Figure 4. Transitions of essential (e) and regulatory (r) myosin light chain (MLC) isoforms and variants thereof, in soleus and EDL muscles of the rat following a complete transversal section of the spinal cord: effect of OEG transplantation.

The proportions of e- and rMLC isoforms and of their variants, in soleus or EDL muscles were determined in Coomassie blue-stained two-dimensional (2D) electrophoretograms of whole muscle protein homogenates, as indicated in the Methods section. Different variants of the slow (s) and fast (f) rMLC (denoted 2s, 2s1 and 2s2 and 2f, 2f1 and 2f2, from less to more acidic, respectively) were identified as reported previously (Gonzalez et al. 2002). The figure reproduces representative 2D patterns together with the graphic representation of the percentage distributions of r- and eMLC isoforms (panels a and b) and rMLC variants (panels c and d) in SOL (upper panel) and EDL (bottom panel) muscles.

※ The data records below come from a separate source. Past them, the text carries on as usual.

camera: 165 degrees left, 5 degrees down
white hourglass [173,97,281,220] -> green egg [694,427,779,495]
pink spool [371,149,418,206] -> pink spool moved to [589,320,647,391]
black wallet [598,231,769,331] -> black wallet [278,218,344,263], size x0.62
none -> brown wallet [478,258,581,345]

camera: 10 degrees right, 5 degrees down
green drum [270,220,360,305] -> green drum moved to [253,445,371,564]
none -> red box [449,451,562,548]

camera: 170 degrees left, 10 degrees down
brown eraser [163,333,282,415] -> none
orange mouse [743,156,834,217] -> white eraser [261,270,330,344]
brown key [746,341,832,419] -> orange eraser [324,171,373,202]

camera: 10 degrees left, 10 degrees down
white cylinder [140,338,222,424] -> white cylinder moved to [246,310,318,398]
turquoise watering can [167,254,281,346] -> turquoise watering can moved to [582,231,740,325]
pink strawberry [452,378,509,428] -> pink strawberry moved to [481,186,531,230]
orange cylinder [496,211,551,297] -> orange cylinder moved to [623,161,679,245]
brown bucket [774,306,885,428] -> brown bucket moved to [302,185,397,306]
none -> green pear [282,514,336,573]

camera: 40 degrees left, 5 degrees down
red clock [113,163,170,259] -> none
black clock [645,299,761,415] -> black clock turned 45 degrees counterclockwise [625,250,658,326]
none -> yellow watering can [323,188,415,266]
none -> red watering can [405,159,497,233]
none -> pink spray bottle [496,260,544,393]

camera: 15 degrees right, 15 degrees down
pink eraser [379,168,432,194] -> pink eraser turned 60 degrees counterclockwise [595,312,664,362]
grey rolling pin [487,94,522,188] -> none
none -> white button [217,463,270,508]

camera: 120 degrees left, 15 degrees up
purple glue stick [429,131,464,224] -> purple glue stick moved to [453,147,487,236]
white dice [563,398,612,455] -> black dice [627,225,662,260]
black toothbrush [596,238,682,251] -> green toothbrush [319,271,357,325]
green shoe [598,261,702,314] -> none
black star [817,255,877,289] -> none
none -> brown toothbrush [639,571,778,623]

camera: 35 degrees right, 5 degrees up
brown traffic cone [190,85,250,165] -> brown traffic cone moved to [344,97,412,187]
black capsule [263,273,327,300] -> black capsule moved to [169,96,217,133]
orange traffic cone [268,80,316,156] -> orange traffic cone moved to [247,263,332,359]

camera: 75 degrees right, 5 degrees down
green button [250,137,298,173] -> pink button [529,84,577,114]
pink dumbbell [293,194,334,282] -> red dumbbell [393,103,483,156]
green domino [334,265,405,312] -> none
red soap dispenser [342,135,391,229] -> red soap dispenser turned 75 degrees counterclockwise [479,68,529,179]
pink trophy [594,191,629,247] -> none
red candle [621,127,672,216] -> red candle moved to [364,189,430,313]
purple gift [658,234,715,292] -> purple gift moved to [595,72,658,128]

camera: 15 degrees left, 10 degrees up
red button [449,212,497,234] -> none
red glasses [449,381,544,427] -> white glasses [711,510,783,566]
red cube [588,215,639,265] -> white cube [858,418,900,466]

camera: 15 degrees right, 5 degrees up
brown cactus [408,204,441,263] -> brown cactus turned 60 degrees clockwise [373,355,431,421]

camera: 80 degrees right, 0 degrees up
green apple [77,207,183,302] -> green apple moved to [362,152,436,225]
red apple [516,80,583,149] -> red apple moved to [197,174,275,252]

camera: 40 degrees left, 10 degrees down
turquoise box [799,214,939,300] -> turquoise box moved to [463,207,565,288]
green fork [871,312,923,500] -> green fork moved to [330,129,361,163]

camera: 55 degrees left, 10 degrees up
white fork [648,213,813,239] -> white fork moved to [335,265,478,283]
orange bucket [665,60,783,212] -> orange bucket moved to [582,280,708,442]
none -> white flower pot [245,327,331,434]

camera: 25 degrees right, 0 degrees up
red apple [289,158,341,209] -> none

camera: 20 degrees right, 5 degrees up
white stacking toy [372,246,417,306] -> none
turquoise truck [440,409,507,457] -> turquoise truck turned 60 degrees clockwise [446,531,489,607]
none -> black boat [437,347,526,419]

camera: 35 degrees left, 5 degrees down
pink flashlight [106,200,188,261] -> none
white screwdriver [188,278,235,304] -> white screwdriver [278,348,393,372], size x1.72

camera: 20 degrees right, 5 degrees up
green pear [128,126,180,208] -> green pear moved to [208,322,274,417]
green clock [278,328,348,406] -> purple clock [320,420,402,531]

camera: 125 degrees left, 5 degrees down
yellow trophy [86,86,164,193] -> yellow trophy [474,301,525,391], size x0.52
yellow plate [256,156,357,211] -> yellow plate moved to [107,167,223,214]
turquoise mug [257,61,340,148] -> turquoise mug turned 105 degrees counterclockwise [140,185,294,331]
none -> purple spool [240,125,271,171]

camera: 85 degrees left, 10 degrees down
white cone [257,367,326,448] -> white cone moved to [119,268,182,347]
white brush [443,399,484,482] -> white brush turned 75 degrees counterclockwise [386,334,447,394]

C, sham-operated controls (n = 8); SCT, spinal cord-transected (n = 11), SCT + CT, SCT rats transplanted with OEGs (n = 9). The 2D patterns of MLCs correspond to the same muscles used as representative examples in Figs 2 and 3 (SCT + CT, 3 and 7, representing two examples of rats with good and bad functional capacity as determined by behavioural tests). 1s, 1f and 3f, fast (f) and slow (s) isoforms of essential MLCs; 2s, 2s1, 2s2 and 2f, 2f1 and 2f2, charge variants of the slow (s) and fast (f) regulatory MLC isoforms, from less to more acidic. + and − in the upper part of the 2D patterns indicate the sides of basic and acidic isoelectric points, respectively. Data are means ± s.d. of the number of animals per group indicated above, corresponding to twice the number of muscles. *P < 0.05, SCT or SCT + CT versus sham-operated controls.